Pengaruh pada Kualitas Pendidikan
Dari perspektif pendidikan, kebijakan ini dianggap memberikan dampak positif. Selain memudahkan orangtua, kehadiran ayah di hari pertama sekolah diharapkan bisa menjadi motivasi bagi anak-anak. Para pendidik juga menyambut baik kebijakan ini, karena membantu menciptakan lingkungan belajar yang lebih hangat dan kohesif. “Anak-anak akan lebih senang jika melihat orangtua mereka turut serta di awal tahun ajaran,” kata Nur, kepala sekolah SDN 12 Jakarta.
“Latest Program ini adalah upaya konkret untuk menyatukan kebijakan pemerintah dengan kebutuhan keluarga. Dengan fleksibilitas, ASN bisa tetap berkinerja maksimal, sekaligus menjaga hubungan keluarga yang sehat,” tutur Rini dalam diskusi kebijakan di Jakarta.

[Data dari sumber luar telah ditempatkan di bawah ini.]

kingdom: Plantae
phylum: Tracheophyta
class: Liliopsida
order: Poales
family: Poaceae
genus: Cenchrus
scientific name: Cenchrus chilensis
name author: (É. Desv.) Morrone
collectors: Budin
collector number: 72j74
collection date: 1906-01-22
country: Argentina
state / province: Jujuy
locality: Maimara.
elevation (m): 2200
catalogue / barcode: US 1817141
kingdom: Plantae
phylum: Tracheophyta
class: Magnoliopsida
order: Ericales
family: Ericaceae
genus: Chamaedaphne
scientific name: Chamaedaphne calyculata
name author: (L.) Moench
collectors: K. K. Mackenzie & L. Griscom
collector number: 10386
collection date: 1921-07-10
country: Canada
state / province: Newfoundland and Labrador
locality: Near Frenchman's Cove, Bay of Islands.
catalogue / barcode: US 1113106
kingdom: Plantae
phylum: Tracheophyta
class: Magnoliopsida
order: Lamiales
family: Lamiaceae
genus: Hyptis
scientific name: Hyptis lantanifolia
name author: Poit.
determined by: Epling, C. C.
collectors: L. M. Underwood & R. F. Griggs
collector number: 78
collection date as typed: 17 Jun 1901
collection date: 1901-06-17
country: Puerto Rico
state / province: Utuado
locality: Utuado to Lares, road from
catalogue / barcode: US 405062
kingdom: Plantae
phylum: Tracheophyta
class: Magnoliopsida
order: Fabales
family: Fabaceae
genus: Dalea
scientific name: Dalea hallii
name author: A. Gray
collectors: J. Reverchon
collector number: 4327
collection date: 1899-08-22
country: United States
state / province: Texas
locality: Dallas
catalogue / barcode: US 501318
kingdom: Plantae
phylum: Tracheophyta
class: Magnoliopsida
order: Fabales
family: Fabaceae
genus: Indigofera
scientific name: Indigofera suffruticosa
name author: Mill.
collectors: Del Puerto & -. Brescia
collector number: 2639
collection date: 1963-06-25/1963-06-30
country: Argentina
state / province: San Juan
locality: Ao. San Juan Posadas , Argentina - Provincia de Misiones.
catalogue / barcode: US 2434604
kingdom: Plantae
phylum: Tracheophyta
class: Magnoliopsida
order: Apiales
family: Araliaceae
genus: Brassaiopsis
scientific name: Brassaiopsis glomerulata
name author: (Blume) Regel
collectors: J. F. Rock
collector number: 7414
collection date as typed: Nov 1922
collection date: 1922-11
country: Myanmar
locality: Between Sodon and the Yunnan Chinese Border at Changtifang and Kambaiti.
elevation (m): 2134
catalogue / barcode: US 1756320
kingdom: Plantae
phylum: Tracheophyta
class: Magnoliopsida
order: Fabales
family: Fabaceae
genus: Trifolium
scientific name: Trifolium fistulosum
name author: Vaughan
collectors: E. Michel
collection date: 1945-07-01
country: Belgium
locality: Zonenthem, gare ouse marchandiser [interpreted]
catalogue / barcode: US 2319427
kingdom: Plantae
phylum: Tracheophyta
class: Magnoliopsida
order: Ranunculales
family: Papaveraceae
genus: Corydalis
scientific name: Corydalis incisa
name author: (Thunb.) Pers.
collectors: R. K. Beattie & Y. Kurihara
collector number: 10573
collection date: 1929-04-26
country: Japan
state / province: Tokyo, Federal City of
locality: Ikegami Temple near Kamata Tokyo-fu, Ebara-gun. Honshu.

Keberhasilan program ini akan diukur melalui peningkatan keterlibatan orangtua, kepuasan pelaku kebijakan, serta kualitas layanan publik. Menpan-RB juga berencana mengevaluasi program ini secara berkala, sehingga bisa terus disesuaikan dengan dinamika masyarakat. Dengan demikian, Latest Program fleksibilitas ASN bukan hanya menjadi kebijakan luar biasa, tetapi juga langkah strategis menuju kehidupan kerja yang lebih harmonis.